» **What is expected**
Find the word "manage" in the material below and gather every line that contains it.

» **Record set**
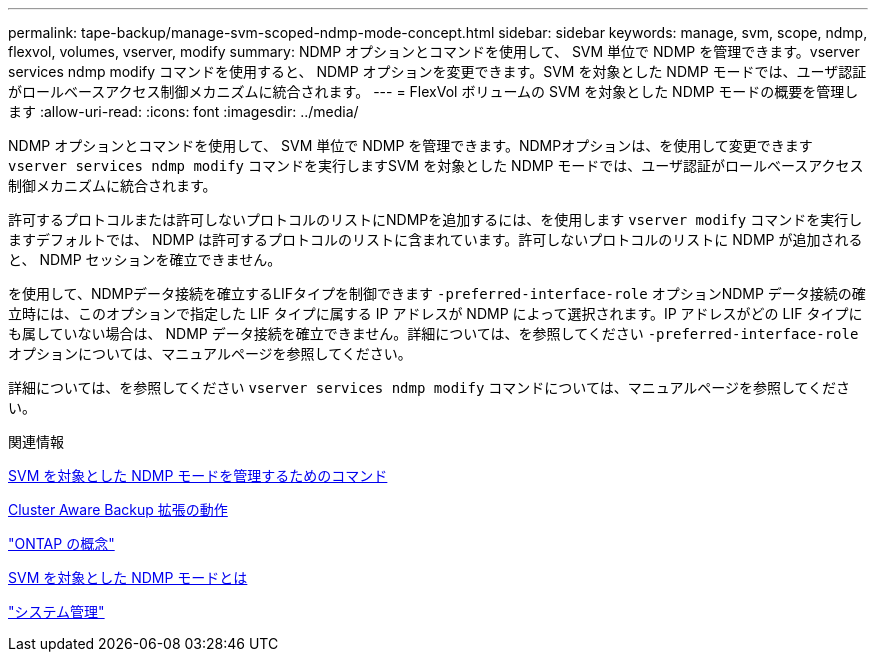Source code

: ---
permalink: tape-backup/manage-svm-scoped-ndmp-mode-concept.html 
sidebar: sidebar 
keywords: manage, svm, scope, ndmp, flexvol, volumes, vserver, modify 
summary: NDMP オプションとコマンドを使用して、 SVM 単位で NDMP を管理できます。vserver services ndmp modify コマンドを使用すると、 NDMP オプションを変更できます。SVM を対象とした NDMP モードでは、ユーザ認証がロールベースアクセス制御メカニズムに統合されます。 
---
= FlexVol ボリュームの SVM を対象とした NDMP モードの概要を管理します
:allow-uri-read: 
:icons: font
:imagesdir: ../media/


[role="lead"]
NDMP オプションとコマンドを使用して、 SVM 単位で NDMP を管理できます。NDMPオプションは、を使用して変更できます `vserver services ndmp modify` コマンドを実行しますSVM を対象とした NDMP モードでは、ユーザ認証がロールベースアクセス制御メカニズムに統合されます。

許可するプロトコルまたは許可しないプロトコルのリストにNDMPを追加するには、を使用します `vserver modify` コマンドを実行しますデフォルトでは、 NDMP は許可するプロトコルのリストに含まれています。許可しないプロトコルのリストに NDMP が追加されると、 NDMP セッションを確立できません。

を使用して、NDMPデータ接続を確立するLIFタイプを制御できます `-preferred-interface-role` オプションNDMP データ接続の確立時には、このオプションで指定した LIF タイプに属する IP アドレスが NDMP によって選択されます。IP アドレスがどの LIF タイプにも属していない場合は、 NDMP データ接続を確立できません。詳細については、を参照してください `-preferred-interface-role` オプションについては、マニュアルページを参照してください。

詳細については、を参照してください `vserver services ndmp modify` コマンドについては、マニュアルページを参照してください。

.関連情報
xref:commands-manage-svm-scoped-ndmp-reference.adoc[SVM を対象とした NDMP モードを管理するためのコマンド]

xref:cluster-aware-backup-extension-concept.adoc[Cluster Aware Backup 拡張の動作]

link:../concepts/index.html["ONTAP の概念"]

xref:svm-scoped-ndmp-mode-concept.adoc[SVM を対象とした NDMP モードとは]

link:../system-admin/index.html["システム管理"]
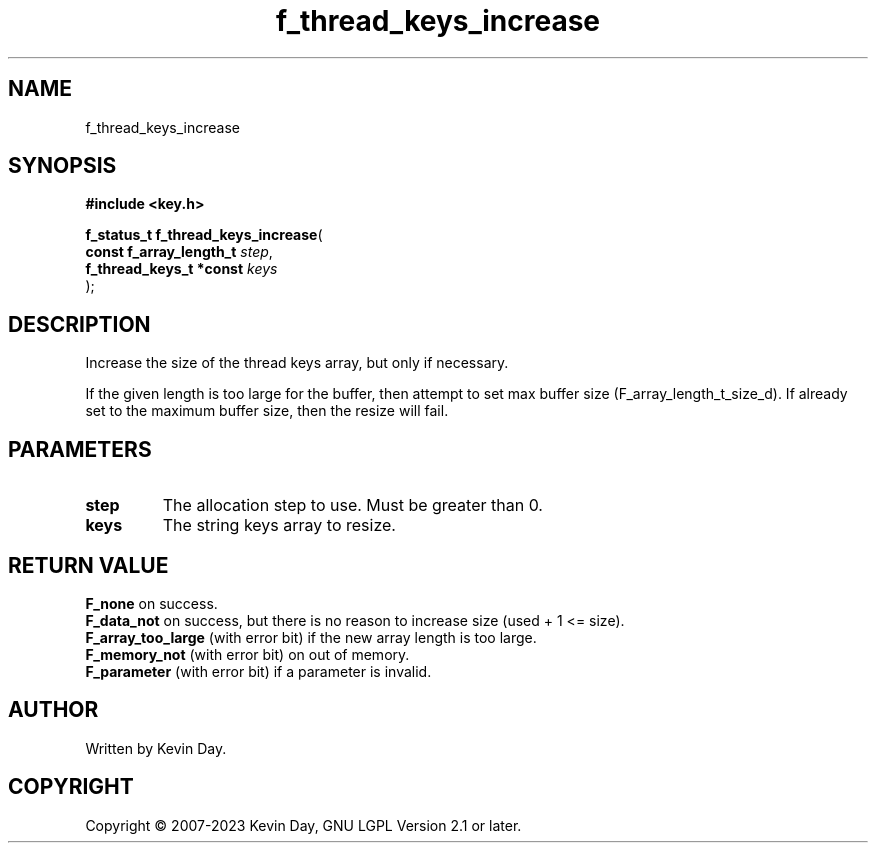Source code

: .TH f_thread_keys_increase "3" "July 2023" "FLL - Featureless Linux Library 0.6.6" "Library Functions"
.SH "NAME"
f_thread_keys_increase
.SH SYNOPSIS
.nf
.B #include <key.h>
.sp
\fBf_status_t f_thread_keys_increase\fP(
    \fBconst f_array_length_t \fP\fIstep\fP,
    \fBf_thread_keys_t *const \fP\fIkeys\fP
);
.fi
.SH DESCRIPTION
.PP
Increase the size of the thread keys array, but only if necessary.
.PP
If the given length is too large for the buffer, then attempt to set max buffer size (F_array_length_t_size_d). If already set to the maximum buffer size, then the resize will fail.
.SH PARAMETERS
.TP
.B step
The allocation step to use. Must be greater than 0.

.TP
.B keys
The string keys array to resize.

.SH RETURN VALUE
.PP
\fBF_none\fP on success.
.br
\fBF_data_not\fP on success, but there is no reason to increase size (used + 1 <= size).
.br
\fBF_array_too_large\fP (with error bit) if the new array length is too large.
.br
\fBF_memory_not\fP (with error bit) on out of memory.
.br
\fBF_parameter\fP (with error bit) if a parameter is invalid.
.SH AUTHOR
Written by Kevin Day.
.SH COPYRIGHT
.PP
Copyright \(co 2007-2023 Kevin Day, GNU LGPL Version 2.1 or later.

» **Written reply**
permalink: tape-backup/manage-svm-scoped-ndmp-mode-concept.html 
keywords: manage, svm, scope, ndmp, flexvol, volumes, vserver, modify 
xref:commands-manage-svm-scoped-ndmp-reference.adoc[SVM を対象とした NDMP モードを管理するためのコマンド]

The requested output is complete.